My other complaint has nothing to do with technology. Regular readers of this blog may have noticed that I haven’t written about paddling or rowing yet this year. I am usually on the water as soon as the ice is out of the lake. Paddling is an important outlet for me. It brings me into contact with nature, gives me much-needed exercise and allows me space to clear my head. I frequently write about the inspiration I draw from a canoe or kayak on the lake and watching the sunrise from the surface of the water.

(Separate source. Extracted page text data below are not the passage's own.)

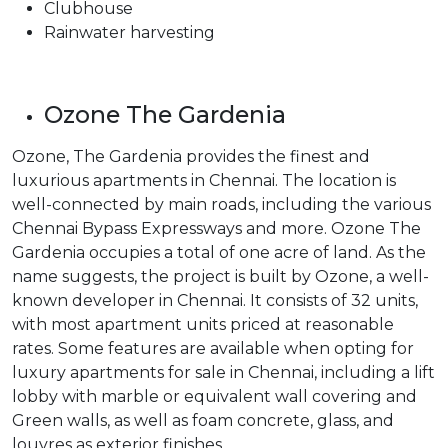
Clubhouse
Rainwater harvesting
Ozone The Gardenia
Ozone, The Gardenia provides the finest and
luxurious apartments in Chennai. The location is
well-connected by main roads, including the various
Chennai Bypass Expressways and more. Ozone The
Gardenia occupies a total of one acre of land. As the
name suggests, the project is built by Ozone, a well-
known developer in Chennai. It consists of 32 units,
with most apartment units priced at reasonable
rates. Some features are available when opting for
luxury apartments for sale in Chennai, including a lift
lobby with marble or equivalent wall covering and
Green walls, as well as foam concrete, glass, and
louvres as exterior finishes.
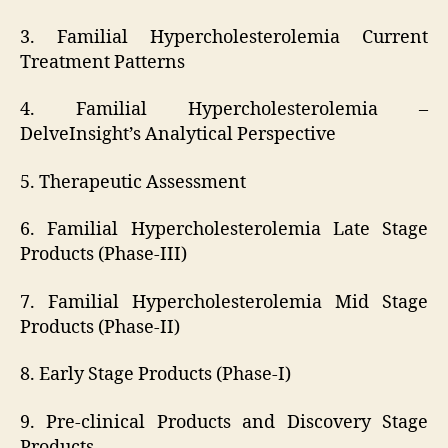
3. Familial Hypercholesterolemia Current
Treatment Patterns
4. Familial Hypercholesterolemia –
DelveInsight’s Analytical Perspective
5. Therapeutic Assessment
6. Familial Hypercholesterolemia Late Stage
Products (Phase-III)
7. Familial Hypercholesterolemia Mid Stage
Products (Phase-II)
8. Early Stage Products (Phase-I)
9. Pre-clinical Products and Discovery Stage
Products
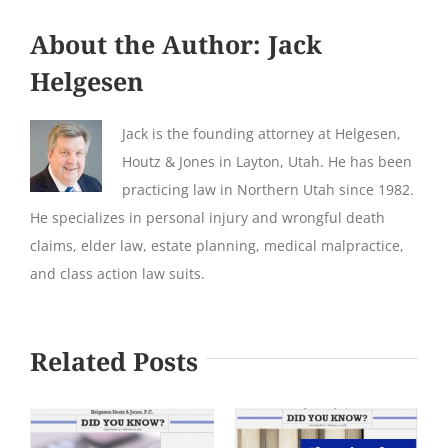
About the Author:
Jack
Helgesen
Jack is the founding attorney at Helgesen,
Houtz & Jones in Layton, Utah. He has been
practicing law in Northern Utah since 1982.
He specializes in personal injury and wrongful death
claims, elder law, estate planning, medical malpractice,
and class action law suits.
Related Posts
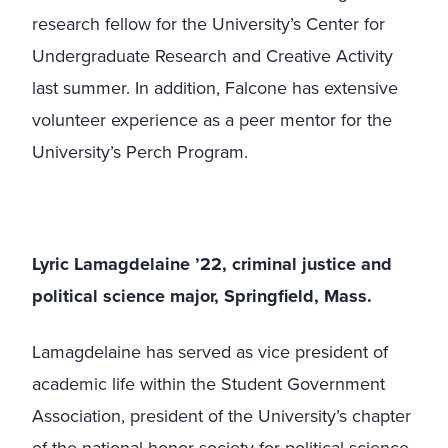
research fellow for the University’s Center for
Undergraduate Research and Creative Activity
last summer. In addition, Falcone has extensive
volunteer experience as a peer mentor for the
University’s Perch Program.
Lyric Lamagdelaine ’22, criminal justice and
political science major, Springfield, Mass.
Lamagdelaine has served as vice president of
academic life within the Student Government
Association, president of the University’s chapter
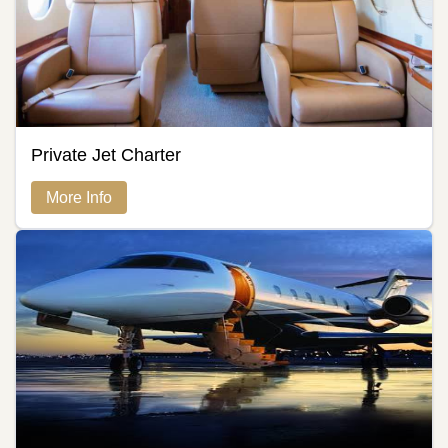
Private Jet Charter
More Info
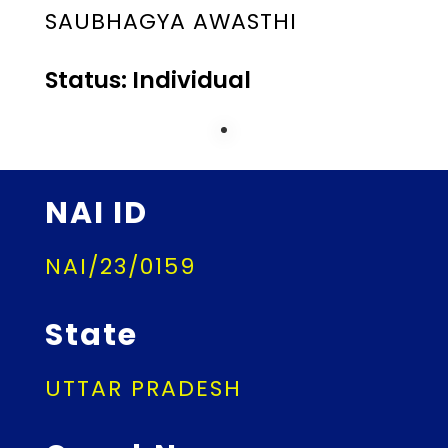
SAUBHAGYA AWASTHI
Status: Individual
NAI ID
NAI/23/0159
State
UTTAR PRADESH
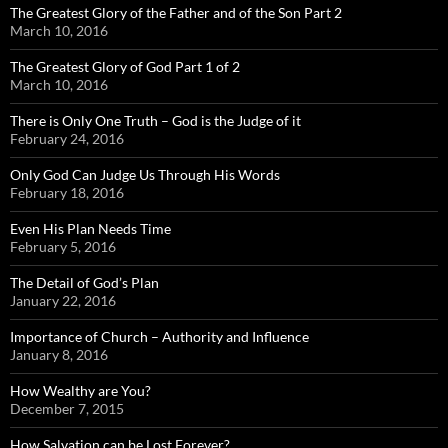
The Greatest Glory of the Father and of the Son Part 2
March 10, 2016
The Greatest Glory of God Part 1 of 2
March 10, 2016
There is Only One Truth – God is the Judge of it
February 24, 2016
Only God Can Judge Us Through His Words
February 18, 2016
Even His Plan Needs Time
February 5, 2016
The Detail of God’s Plan
January 22, 2016
Importance of Church – Authority and Influence
January 8, 2016
How Wealthy are You?
December 7, 2015
How Salvation can be Lost Forever?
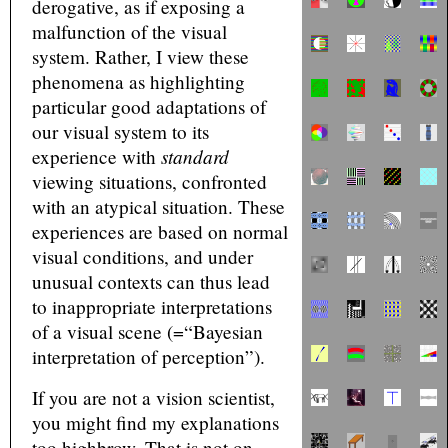
derogative, as if exposing a
malfunction of the visual
system. Rather, I view these
phenomena as highlighting
particular good adaptations of
our visual system to its
standard
experience with
viewing situations, confronted
with an atypical situation. These
experiences are based on normal
visual conditions, and under
unusual contexts can thus lead
to inappropriate interpretations
of a visual scene (=“Bayesian
interpretation of perception”).
If you are not a vision scientist,
you might find my explanations
too highbrow. That is not on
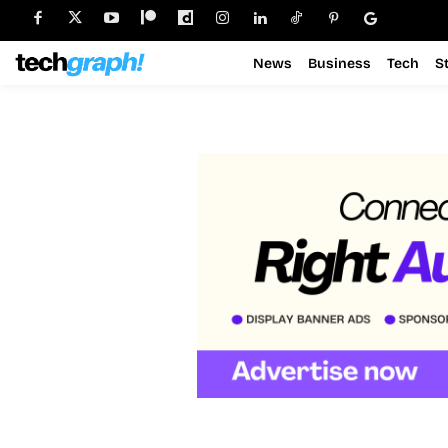
News
Business
Tech
S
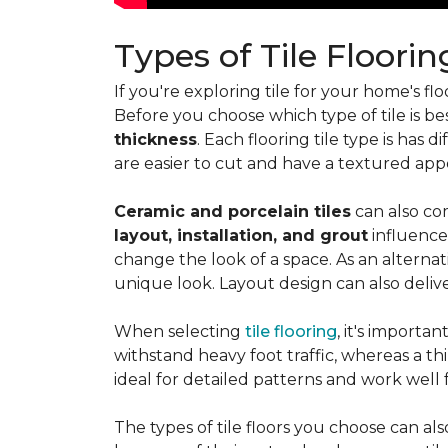
Types of Tile Floorin
If you're exploring tile for your home's 
Before you choose which type of tile is be
thickness
. Each flooring tile type is has d
are easier to cut and have a textured ap
Ceramic and porcelain tiles
can also com
layout, installation, and grout
influence
change the look of a space. As an alternat
unique look. Layout design can also deliver 
When selecting
tile flooring
, it's importa
withstand heavy foot traffic, whereas a thin
ideal for detailed patterns and work well
The types of tile floors you choose can al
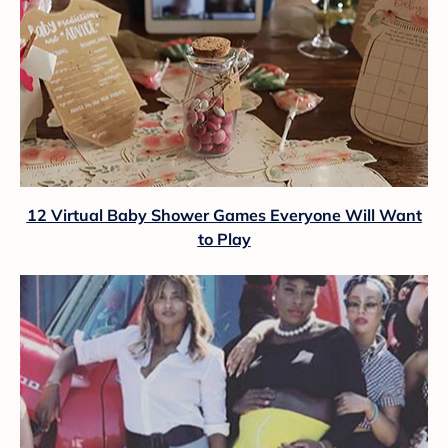
12 Virtual Baby Shower Games Everyone Will Want
to Play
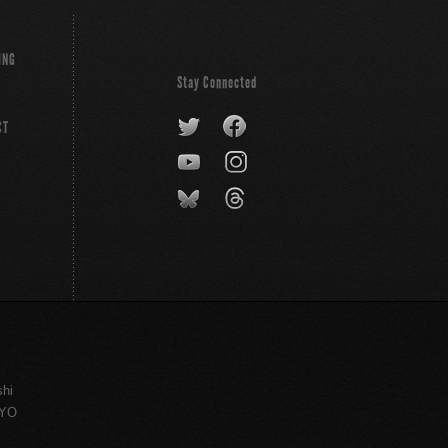
ING
Stay Connected
CT
shi
KYO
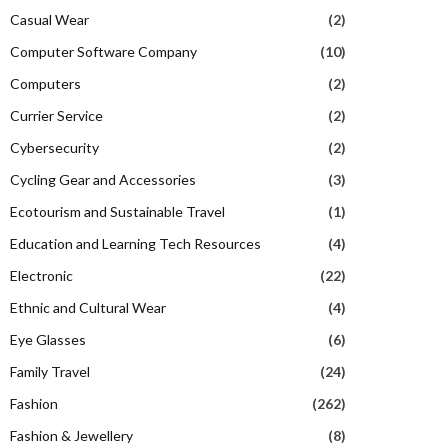
Casual Wear
(2)
Computer Software Company
(10)
Computers
(2)
Currier Service
(2)
Cybersecurity
(2)
Cycling Gear and Accessories
(3)
Ecotourism and Sustainable Travel
(1)
Education and Learning Tech Resources
(4)
Electronic
(22)
Ethnic and Cultural Wear
(4)
Eye Glasses
(6)
Family Travel
(24)
Fashion
(262)
Fashion & Jewellery
(8)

I have, however, spent enough time outdoors and on the lake and have very light skin and have reached the age where some of that is catching up to me. My dermatologist discovered a spot of squamous cell carcinoma on my left elbow. After reviewing treatment options, I took the doctor’s recommendation an had it surgically removed. The result is a beautiful row of tiny dermatologist sewn stitches right in the fold of my elbow, with the skin stretched tight to cover up the space where the tumor was removed. I am not able to stretch my arm out all the way and have limits on how much I can lift for at least the next couple of weeks. Paddling and rowing are both out of the question at least until the end of this month. The long term outlook is very good. I’ll have to be examined by a dermatologist more frequently for the next 5 years, but other than that, I’ll be back to life as normal by early summer.

I really don’t have grounds for a complaint. But I do miss paddling. I need to discipline myself to taking hikes and walks to replace the exercise, contact with nature, and head-clearing. But I’m putting in a few extra hours at work to get prepared for an upcoming sabbatical, so I talk myself out of taking time out of my work days and, in my profession, most days are work days.

So there you have it. No paddling pictures yet. Please be patient. And, it probably wouldn’t hurt to pray for my patience as well. I know I am.